Cut the chicken breasts in half and pound to even thickness: Cut through the middle of the chicken breast as if you are going to butterfly it (cutting it open like a book), but cut all the way through to make two equal sized pieces.
After cutting the chicken breasts in half, place them in a gallon sized zip top bag in an even layer, seal it, then pound them to an even thickness using a meat pounder or a rolling pin. You can also place the chicken breasts between two layers of cling wrap instead of a zip top bag if you prefer.
Pat the chicken breasts dry with a paper towel, then season with salt and pepper.
In one shallow dish, mix together panko bread crumbs, grated parmesan cheese, salt, pepper, garlic powder, and black pepper.
In another shallow dish, whisk one egg.
Dip one chicken breast into the egg, then into the bread crumb mixture.

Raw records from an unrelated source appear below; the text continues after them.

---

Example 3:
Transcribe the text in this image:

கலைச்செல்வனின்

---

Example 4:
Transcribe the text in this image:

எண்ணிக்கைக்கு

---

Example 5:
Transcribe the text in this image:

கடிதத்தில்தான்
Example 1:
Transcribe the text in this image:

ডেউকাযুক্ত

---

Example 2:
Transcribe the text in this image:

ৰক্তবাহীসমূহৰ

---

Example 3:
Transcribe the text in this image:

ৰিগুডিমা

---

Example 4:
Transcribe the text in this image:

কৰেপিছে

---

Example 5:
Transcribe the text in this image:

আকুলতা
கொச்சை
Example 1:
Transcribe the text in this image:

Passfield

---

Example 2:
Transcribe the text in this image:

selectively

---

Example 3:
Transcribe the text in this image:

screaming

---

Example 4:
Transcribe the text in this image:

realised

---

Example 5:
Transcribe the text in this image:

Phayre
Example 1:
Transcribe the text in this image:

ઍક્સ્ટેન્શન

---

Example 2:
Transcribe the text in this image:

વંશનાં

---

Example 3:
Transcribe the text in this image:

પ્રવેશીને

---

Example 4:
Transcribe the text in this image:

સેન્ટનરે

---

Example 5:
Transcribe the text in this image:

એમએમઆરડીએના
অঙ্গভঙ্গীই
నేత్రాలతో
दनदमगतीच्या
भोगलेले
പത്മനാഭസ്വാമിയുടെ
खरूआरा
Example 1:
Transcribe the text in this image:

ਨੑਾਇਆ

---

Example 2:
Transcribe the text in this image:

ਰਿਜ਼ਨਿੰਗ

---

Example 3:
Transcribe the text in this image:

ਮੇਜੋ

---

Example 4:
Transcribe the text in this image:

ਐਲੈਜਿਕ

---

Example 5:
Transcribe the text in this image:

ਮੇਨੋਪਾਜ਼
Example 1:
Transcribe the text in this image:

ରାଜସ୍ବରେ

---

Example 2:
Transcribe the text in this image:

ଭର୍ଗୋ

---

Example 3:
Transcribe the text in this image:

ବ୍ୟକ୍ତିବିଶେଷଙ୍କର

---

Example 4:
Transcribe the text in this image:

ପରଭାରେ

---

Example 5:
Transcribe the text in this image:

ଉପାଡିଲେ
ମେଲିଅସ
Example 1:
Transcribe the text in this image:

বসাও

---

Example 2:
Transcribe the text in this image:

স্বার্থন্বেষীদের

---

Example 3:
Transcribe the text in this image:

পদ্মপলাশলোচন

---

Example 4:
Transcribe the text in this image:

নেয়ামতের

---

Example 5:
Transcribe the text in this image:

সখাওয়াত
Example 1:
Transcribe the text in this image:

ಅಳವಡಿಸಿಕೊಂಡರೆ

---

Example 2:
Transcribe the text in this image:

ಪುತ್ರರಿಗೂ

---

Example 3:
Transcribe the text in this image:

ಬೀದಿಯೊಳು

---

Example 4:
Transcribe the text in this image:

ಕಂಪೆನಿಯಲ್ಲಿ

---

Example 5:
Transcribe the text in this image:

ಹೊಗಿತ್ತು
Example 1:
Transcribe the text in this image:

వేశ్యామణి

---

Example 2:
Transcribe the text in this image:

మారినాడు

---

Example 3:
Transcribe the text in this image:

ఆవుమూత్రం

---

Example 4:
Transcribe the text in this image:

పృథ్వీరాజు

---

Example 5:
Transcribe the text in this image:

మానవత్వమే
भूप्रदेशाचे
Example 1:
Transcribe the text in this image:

Ensure chicken breast is fully coated in the crumb mixture, and gently press with your hand do help the crumbs stick to the chicken. Place chicken breast on prepared baking sheet, repeat with remaining pieces of chicken.
Place baking sheet in oven on the second from the top rack. Bake for 15 minutes, or until cooked through.
Flip chicken, pour 1/4 cup of Tomato sauce over each piece of chicken, then top with cheese. Place back in the oven. Bake until the cheese is melted and gooey.